1. Vom 16. bis zum 27. Juli 2001 fand in Bonn die Fortsetzung der im November 2000 in Den Haag ohne Ergebnis vertagten 6. Vertragsstaatenkonferenz der Klimarahmenkonvention (COP 6 PART 2) statt. Hier kam es zu einer Einigung über zentrale offene Fragen des Kyoto-Protokolls.
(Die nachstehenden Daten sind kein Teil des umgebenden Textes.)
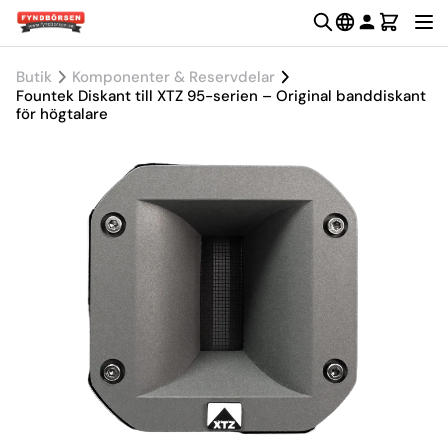
Butik
Komponenter & Reservdelar
Fountek Diskant till XTZ 95-serien – Original banddiskant
för högtalare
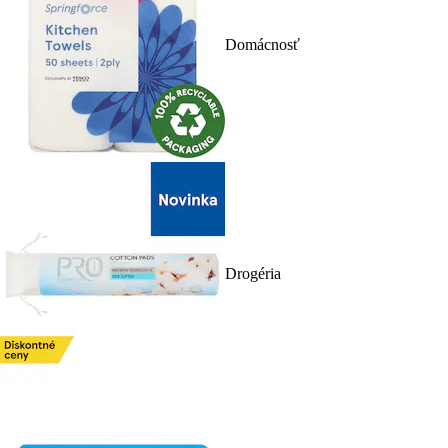
Domácnosť
Drogéria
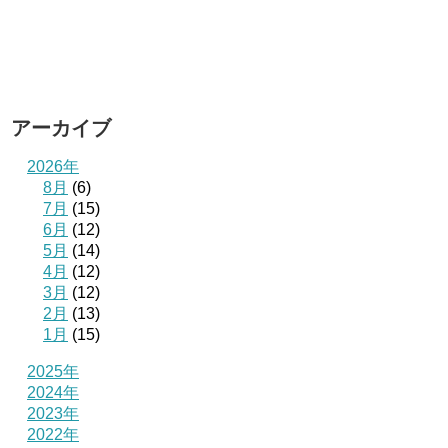
アーカイブ
2026年
8月
(6)
7月
(15)
6月
(12)
5月
(14)
4月
(12)
3月
(12)
2月
(13)
1月
(15)
2025年
2024年
2023年
2022年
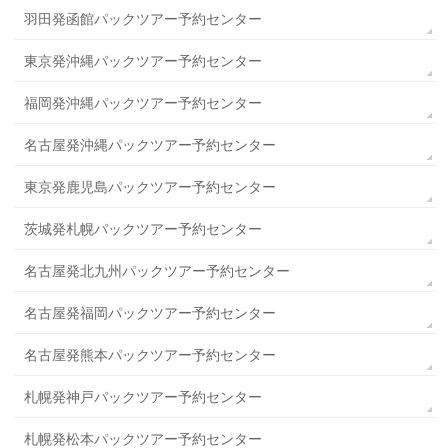
羽田発函館パックツアー予約センター
東京発沖縄パックツアー予約センター
福岡発沖縄パックツアー予約センター
名古屋発沖縄パックツアー予約センター
東京発鹿児島パックツアー予約センター
茨城発札幌パックツアー予約センター
名古屋発北九州パックツアー予約センター
名古屋発福岡パックツアー予約センター
名古屋発熊本パックツアー予約センター
札幌発神戸パックツアー予約センター
札幌発松本パックツアー予約センター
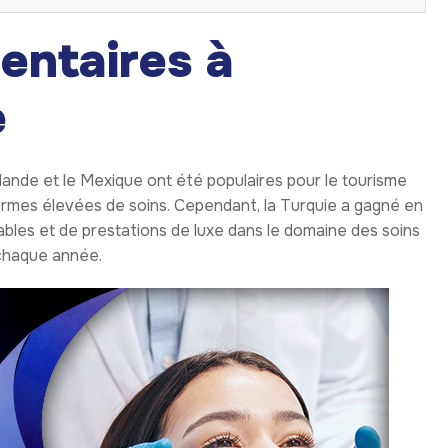
entaires à
e
ïlande et le Mexique ont été populaires pour le tourisme
normes élevées de soins. Cependant, la Turquie a gagné en
bles et de prestations de luxe dans le domaine des soins
 chaque année.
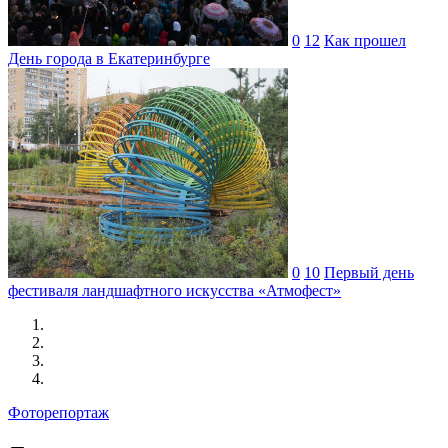
0
12
Как прошел
День города в Екатеринбурге
0
10
Первый день
фестиваля ландшафтного искусства «Атмофест»
Фоторепортаж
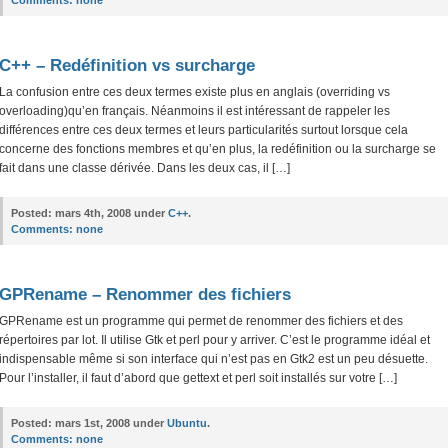
Comments:
none
C++ – Redéfinition vs surcharge
La confusion entre ces deux termes existe plus en anglais (overriding vs
overloading)qu’en français. Néanmoins il est intéressant de rappeler les
différences entre ces deux termes et leurs particularités surtout lorsque cela
concerne des fonctions membres et qu’en plus, la redéfinition ou la surcharge se
fait dans une classe dérivée. Dans les deux cas, il […]
Posted:
mars 4th, 2008 under
C++
.
Comments:
none
GPRename – Renommer des fichiers
GPRename est un programme qui permet de renommer des fichiers et des
répertoires par lot. Il utilise Gtk et perl pour y arriver. C’est le programme idéal et
indispensable même si son interface qui n’est pas en Gtk2 est un peu désuette.
Pour l’installer, il faut d’abord que gettext et perl soit installés sur votre […]
Posted:
mars 1st, 2008 under
Ubuntu
.
Comments:
none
Zentraler politischer Erfolg war der 'Bonner Beschluss' ('Bonn Agreement') zur Ausgestaltung des Kyoto-Protokolls zur Begrenzung der Treibhausgasemissionen am Ende des fünftägigen Ministersegments vom 19. bis 23. Juli 2001. Der Bonner Beschluss zur internationalen Klimapolitik war ein historisches Ergebnis: Den Vertragsstaaten - und voran der EU - gelang, trotz des Ausstiegs der USA aus dem Kyoto-Protokoll im März 2001 und des zögerlichen Verhaltens einiger Staaten, eine Einigung zu erreichen und die Voraussetzungen für die Ratifikation und Umsetzung des Kyoto-Protokolls zu schaffen. Gleichzeitig gebührt der Bonner Klimakonferenz das Verdienst, dass sie den zuletzt stark in die Kritik geratenen internationalen Klimaverhandlungsprozess wiederbelebt hat. Ein Scheitern der Klimaverhandlungen in Bonn hätte voraussichtlich das Ende für das Kyoto-Protokoll bedeutet, nachdem bereits die Konferenz im November 2000 in Den Haag ohne Ergebnis geblieben war.
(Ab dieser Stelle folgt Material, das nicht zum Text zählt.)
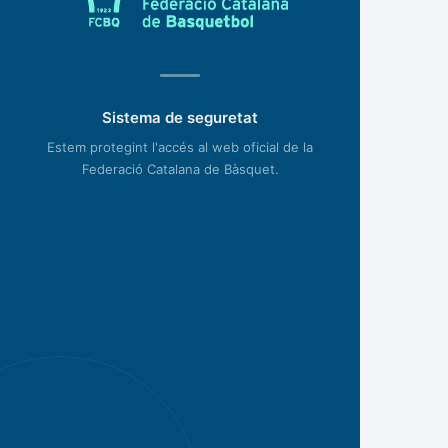
Sistema de seguretat
Estem protegint l'accés al web oficial de la
Federació Catalana de Bàsquet.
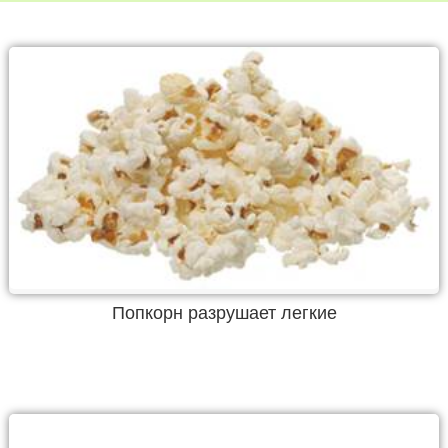
Попкорн разрушает легкие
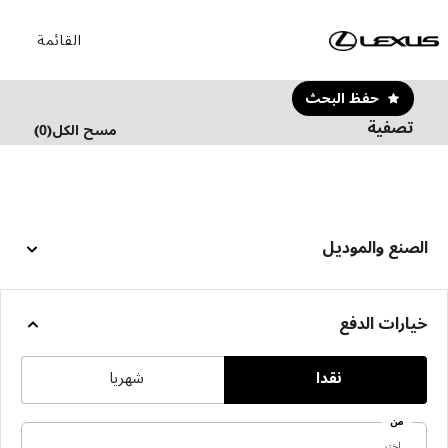
القائمة
حفظ البحث
تصفية
مسح الكل
(
0
)
الصنع والموديل
خيارات الدفع
نقدا
شهريا
من
اختر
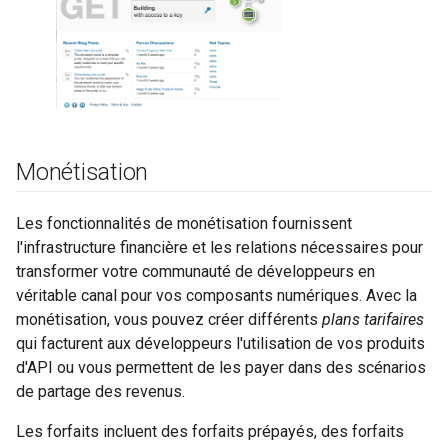
Monétisation
Les fonctionnalités de monétisation fournissent
l'infrastructure financière et les relations nécessaires pour
transformer votre communauté de développeurs en
véritable canal pour vos composants numériques. Avec la
monétisation, vous pouvez créer différents
plans tarifaires
qui facturent aux développeurs l'utilisation de vos produits
d'API ou vous permettent de les payer dans des scénarios
de partage des revenus.
Les forfaits incluent des forfaits prépayés, des forfaits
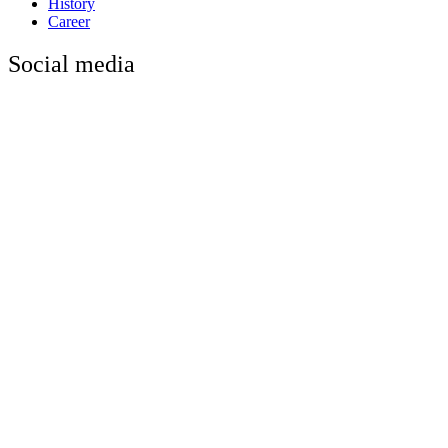
History
Career
Social media
Privacy Policy
Terms and Conditions
Warranty Manual
© 2024 Aeroklas. All Rights Reserved.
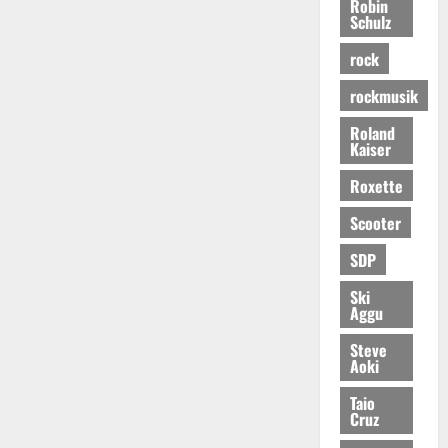
Robin
Schulz
rock
rockmusik
Roland
Kaiser
Roxette
Scooter
SDP
Ski
Aggu
Steve
Aoki
Taio
Cruz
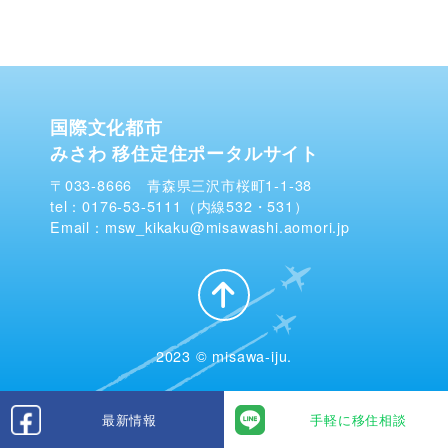
国際文化都市
みさわ 移住定住ポータルサイト
〒033-8666 青森県三沢市桜町1-1-38
tel：0176-53-5111（内線532・531）
Email：msw_kikaku@misawashi.aomori.jp
2023 © misawa-iju.
最新情報
手軽に移住相談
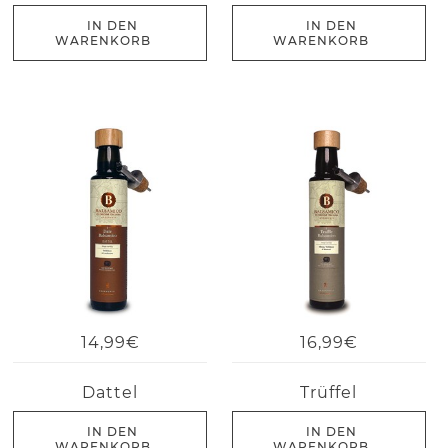
IN DEN
IN DEN
WARENKORB
WARENKORB
14,99€
16,99€
Dattel
Trüffel
IN DEN
IN DEN
WARENKORB
WARENKORB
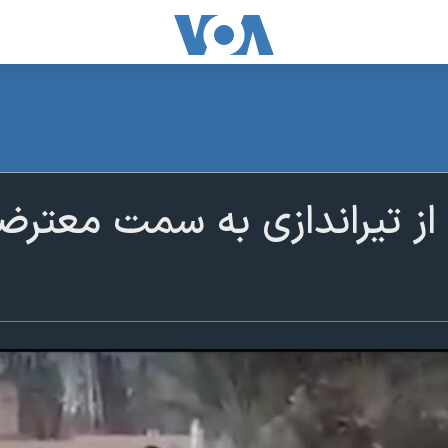
از تیراندازی به سمت معترض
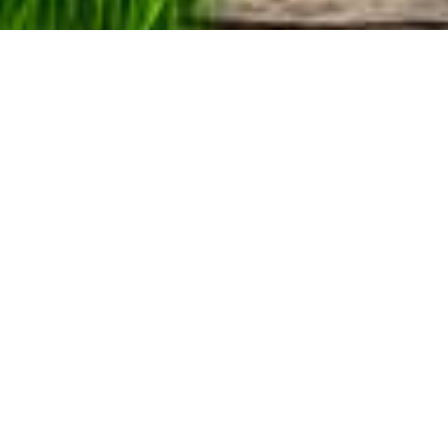
Utenze domestiche
si intendono tutti quegli edifici destinati a civile
abitazione.
Utenze non domestiche
si riferiscono agli spazi destinati alla produzione
e/o vendita di beni o servizi e a tutti quei locali
non adibiti a civile abitazione.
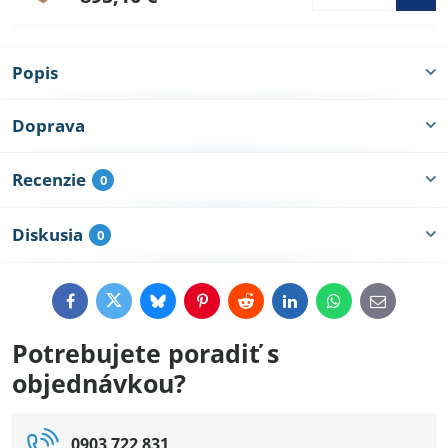
Popis
Doprava
Recenzie
0
Diskusia
0
Facebook
Twitter
Bluesky
Pinterest
Reddit
LinkedIn
WhatsApp
E-
mail
Potrebujete poradiť s
objednávkou?
0903 722 831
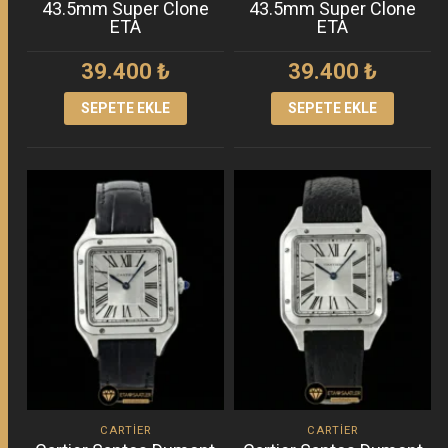
43.5mm Super Clone
43.5mm Super Clone
ETA
ETA
39.400
₺
39.400
₺
SEPETE EKLE
SEPETE EKLE
CARTIER
CARTIER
  2. Vom 29. Oktober bis 10. November 2001 fand in Marrakesch, Marokko die 7. Vertragsstaatenkonferenz der Klimarahmenkonvention (COP 7) statt. Zentrales Ergebnis der UN-Klimakonferenz war das Übereinkommen von Marrakesch, ein Paket von 15 Entscheidungen zur Ausgestaltung und Umsetzung des Kyoto-Protokolls, unter anderem zum System der Erfüllungskontrolle, zur Nutzung der sogenannten Kyoto-Mechanismen, zur Anrechenbarkeit von Senken sowie zur Förderung des Klimaschutzes in Entwicklungsländern. Mit dem Abkommen von Marrakesch hat die Konferenz den Weg frei gemacht für das in Kraft treten des Kyoto-Protokolls.